John comes into the room.  Harold's back is to him; he's standing next to an elaborately linen-swathed teacart.  He's in his shirtsleeves, though his cuffs are buttoned.  He doesn't turn around, but John sees past him to the china cups, the silver tea and coffee service. 

John goes to him, his footsteps absolutely noiseless on the thick carpets, but Harold must sense his movement because he turns, slightly but pointedly, even further away—and John knows him well enough now to imagine the stain of pink, high on Harold's cheeks.  "Or," Harold says, and there's a noticeable quaver in his voice, "there is also some ice cream if you care to have some. They sent up a variety--"

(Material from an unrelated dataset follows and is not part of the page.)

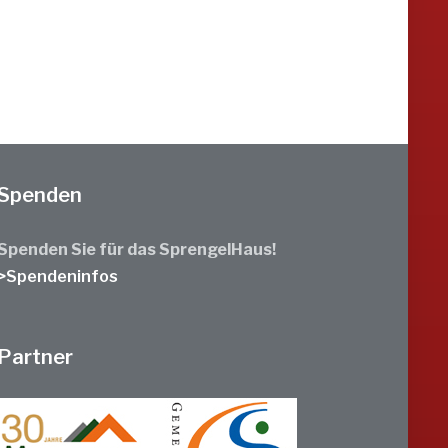
Spenden
Spenden Sie für das SprengelHaus!
>Spendeninfos
Partner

John gently drops his hands on Harold's shoulders. Harold stills.

"—of-f f-flavors," and he can feel the tremor in Harold's shoulders, even though he seems perfectly calm. "I admit that vanilla is my favorite, which I suppose says--"

John leans forward, just a little, ghosting close but not touching.  His breath stirs the spiky hairs on the back of Harold's head. Harold's quivering is more violent now, and when he sways, ever so faintly, a few hairs tickle John's nose and lips.

"—says something about me," Harold finishes, all in a breath. "But I had a sudden--"

John takes his hands from Harold's shoulders and turns off the small reading lamp.  The room isn't quite dark – no room in New York City is ever quite dark - so when Harold turns, in his stiff, awkward way, the light from outside glints off his glasses.

"Craving," John suggests, finishing his sentence. Harold blinks owlishly at him, and then nods. "Coffee and ice cream sound good to me, Harold," John says, as seriously as he can manage. "Thank you for asking me," he says, and takes off his suit jacket.